How Cannabis Use Disorders Can Lead to Cardiovascular Disease
There are three key ways in which an untreated cannabis use disorder can increase your risk of cardiovascular disease.
- Negative impact on cardiometabolic factors. Cannabis use can influence cardiometabolic factors such as cholesterol levels, blood sugar regulation, and body mass index. These factors are important in determining one’s risk of developing cardiovascular disease.
- Long-term cardiovascular risks. Chronic cannabis use can have lasting effects on cardiovascular health. Studies have demonstrated a link between heavy cannabis use and the development of atherosclerosis, a condition where plaque builds up in the arteries and restricts blood flow. Over time, atherosclerosis can lead to heart disease and other cardiovascular problems.
- Increased risk of acute cardiovascular events. Research has shown an association between cannabis use and an increased risk of acute cardiovascular events, such as heart attacks and strokes. These events may occur during or shortly after using cannabis, and the risk is higher in individuals with a history of cannabis use disorders.
Improve Your Health by Seeking Residential Addiction Treatment
Although the link between cardiovascular disorder and cannabis use disorders is concerning, there’s reason for hope. Getting treatment for your addiction to marijuana can help you heal damage from past substance abuse and put you on the path to a healthier, happier future.
Residential addiction treatment at Waypoint Recovery Center can provide a structured and supportive environment in which to begin your recovery journey. Our program offers several important benefits:
- Supervised detox. Our medically supervised detoxification ensures that you can safely manage withdrawal symptoms.

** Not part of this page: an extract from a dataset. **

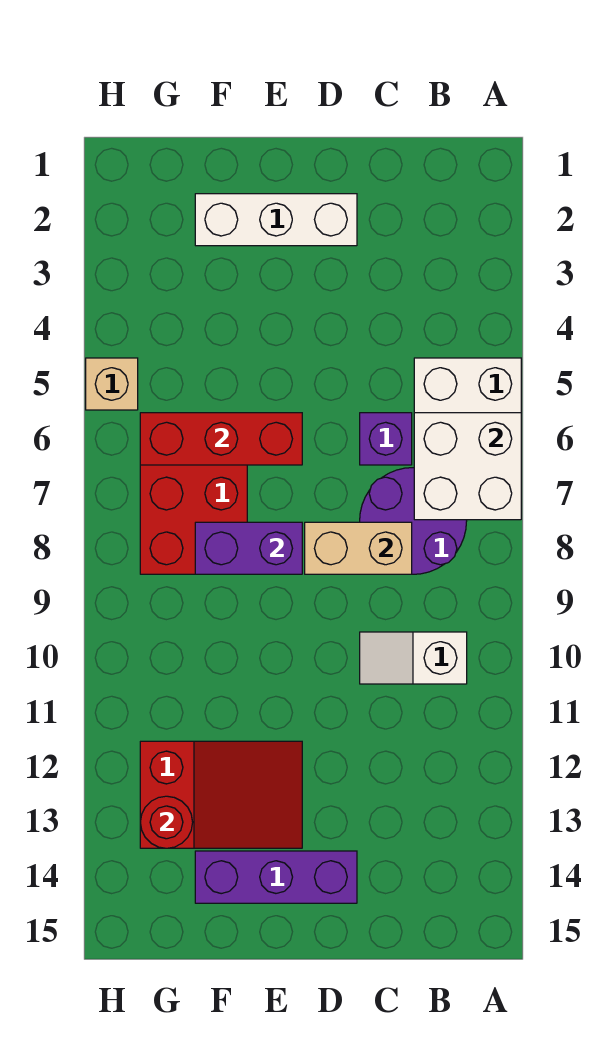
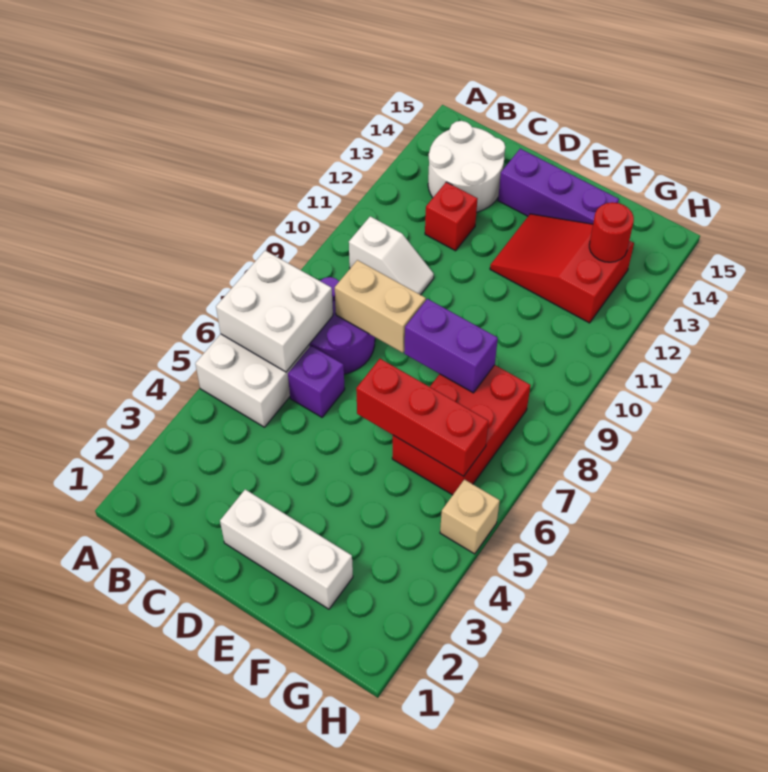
none -> white 2x2 round brick [428,121,505,212]
none -> red 1x1 brick [425,182,477,251]

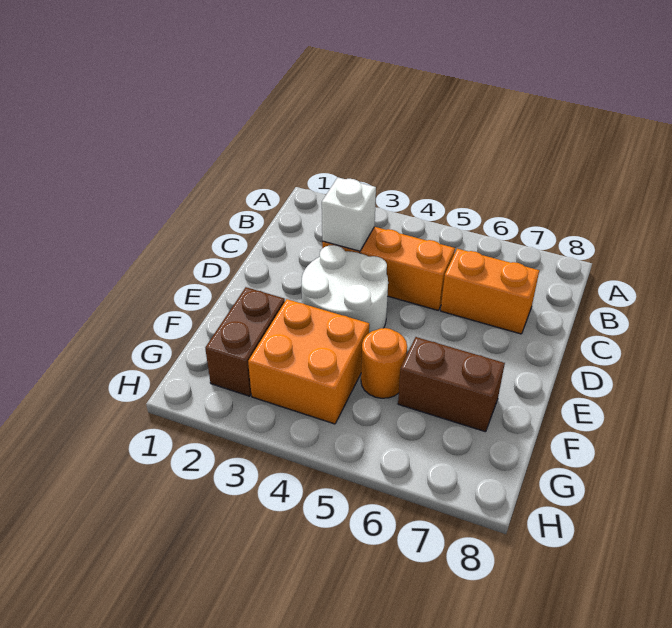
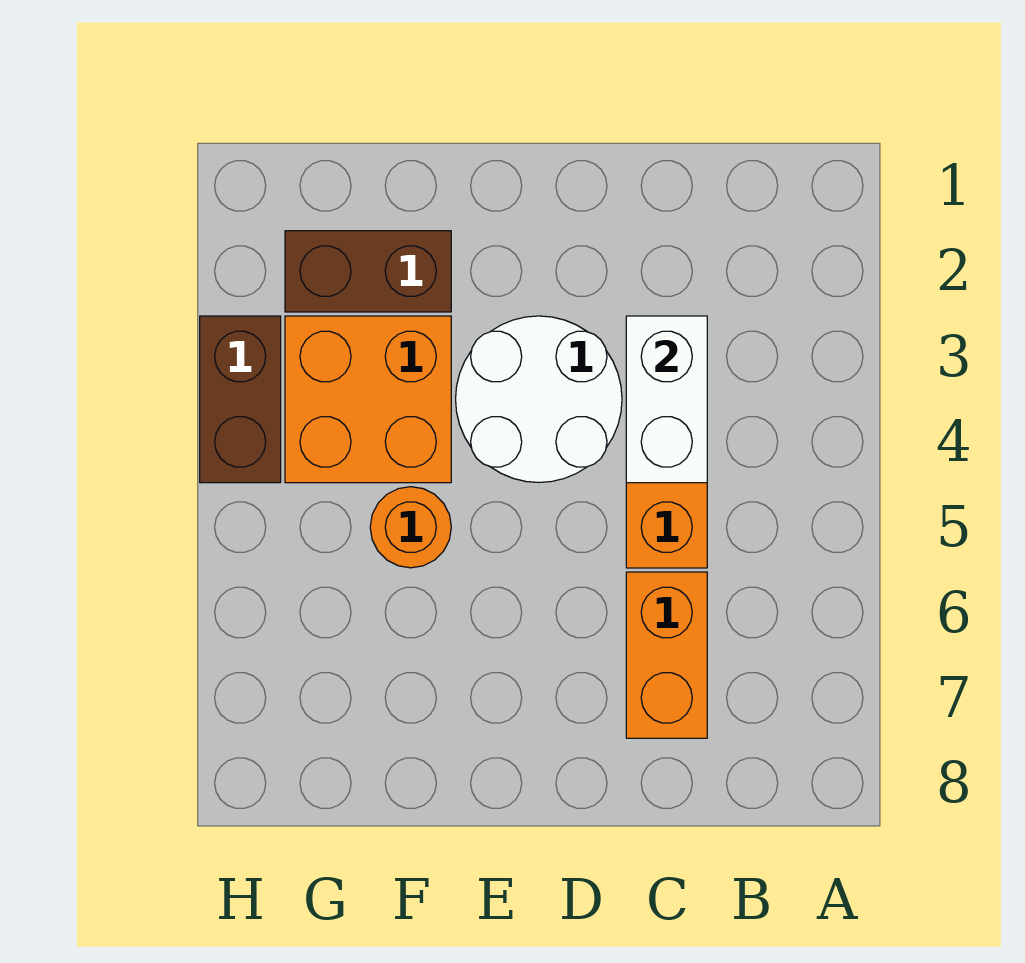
white 1x1 brick [322,178,376,251] -> white 1x2 brick [626,316,707,483]
brown 1x2 brick [398,337,505,432] -> brown 1x2 brick moved to [200,316,281,483]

- Therapy and counseling. You’ll have access to individual and group therapy sessions where you can address the underlying causes of your addiction and develop coping strategies.
- Peer support. You’ll be surrounded by individuals who are on a similar journey, providing valuable peer support and understanding.
- A holistic approach to recovery. Our programs address the act of marijuana use as well as the physical, emotional, and mental aspects of your health.
- Continuing care services. Our commitment to your success doesn’t stop once you’ve graduated from residential treatment. We offer a wide range of alumni programs and recovery management services to help you successfully transition back to independent living.